Enhanced piezoelectric response in BTO NWs-PVDF composite through tuning of polar phase content

Abstract

Abstract We have fabricated a flexible, environment friendly piezoelectric nanogenerator (PENG) based on the ferroelectric Polyvinylidene fluoride (PVDF) composite incorporated with Barium titanate (BaTiO3) nanowires (NWs) of piezoelectric coefficient d 33 = 308 pm V−1. The single-layered PENG can deliver output power density of 10 μW cm−2 and an output voltage of 2 V with a nominal mechanical load of 1 kPa. BaTiO3 (BTO) NWs of different concentrations were incorporated into PVDF to tune the polar phase content, internal resistance, and optimize the output power.
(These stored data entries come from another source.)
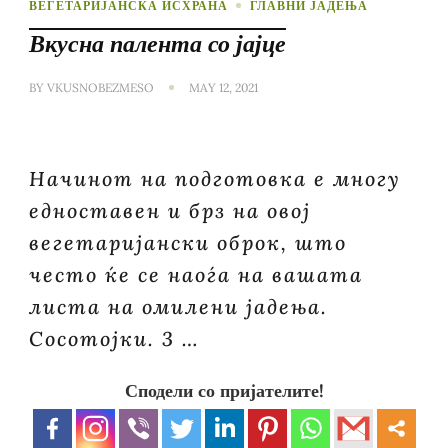
ВЕГЕТАРИЈАНСКА ИСХРАНА
ГЛАВНИ ЈАДЕЊА
Вкусна палента со јајце
BY
VKUSNOBEZMESO
MAY 12, 2021
Начинот на подготовка е многу
едноставен и брз на овој
вегетаријански оброк, што
често ќе се наоѓа на вашата
листа на омилени јадења.
Сосотојки. 3 …
Сподели со пријателите!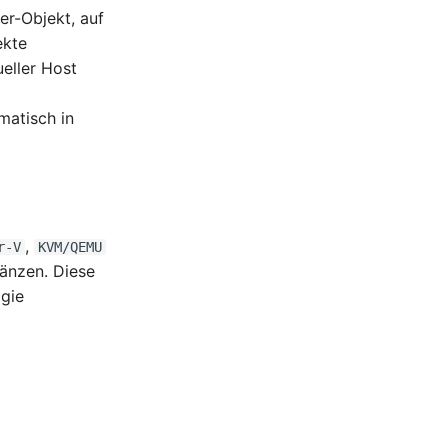
er-Objekt, auf
ekte
ueller Host
matisch in
,
r-V
KVM/QEMU
gänzen. Diese
ogie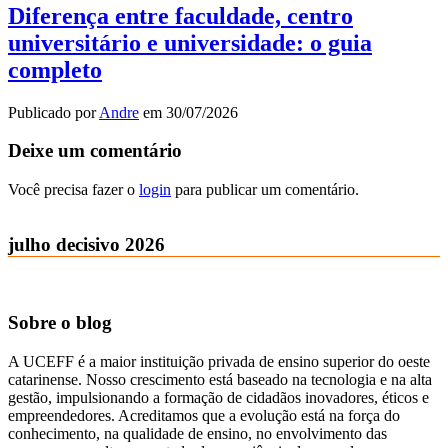
Diferença entre faculdade, centro
universitário e universidade: o guia
completo
Publicado por
Andre
em
30/07/2026
Deixe um comentário
Você precisa fazer o
login
para publicar um comentário.
julho decisivo 2026
Sobre o blog
A UCEFF é a maior instituição privada de ensino superior do oeste
catarinense. Nosso crescimento está baseado na tecnologia e na alta
gestão, impulsionando a formação de cidadãos inovadores, éticos e
empreendedores. Acreditamos que a evolução está na força do
conhecimento, na qualidade de ensino, no envolvimento das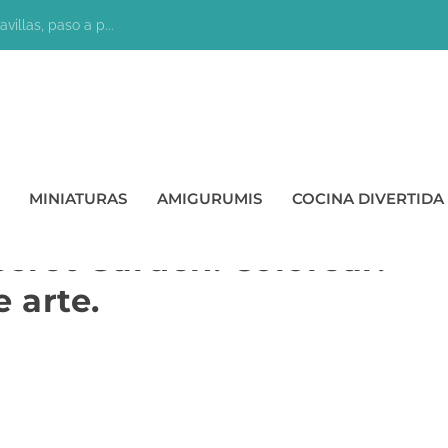
villas, paso a p...
MINIATURAS
AMIGURUMIS
COCINA DIVERTIDA
cret Garden. Colorear.
 arte.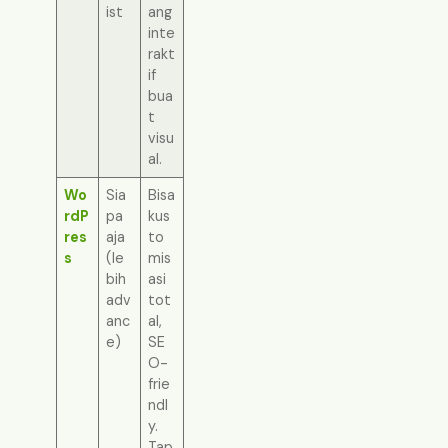
ist
ang
inte
rakt
if
bua
t
visu
al.
Wo
Sia
Bisa
rdP
pa
kus
res
aja
to
s
(le
mis
bih
asi
adv
tot
anc
al,
e)
SE
O-
frie
ndl
y.
Tap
We show that there exists a critical value of BTO NWs loading of 15 wt%, beyond which the piezoelectric energy harvesting characteristics of the PVDF nanocomposites decrease. The oxygen vacancies present in the BTO NWs surface attract the fluorine ions of PVDF chain and favour the formation of β phase. The enhanced value of dielectric constant and dielectric loss of BTO-PVDF samples in the low frequency region suggest strong interfacial polarization in the composite system. The fabricated PENG can charge a super-capacitor up to 4 V within 35 s. The origin of the high power output from the BTO (15 wt%)-PVDF composite is attributed to the combined effect of enhanced polar phase content, strong interfacial polarization, and reduced internal resistance. This study provides an effective pathway in enhancing the performance of BTO-PVDF based piezoelectric energy harvesters.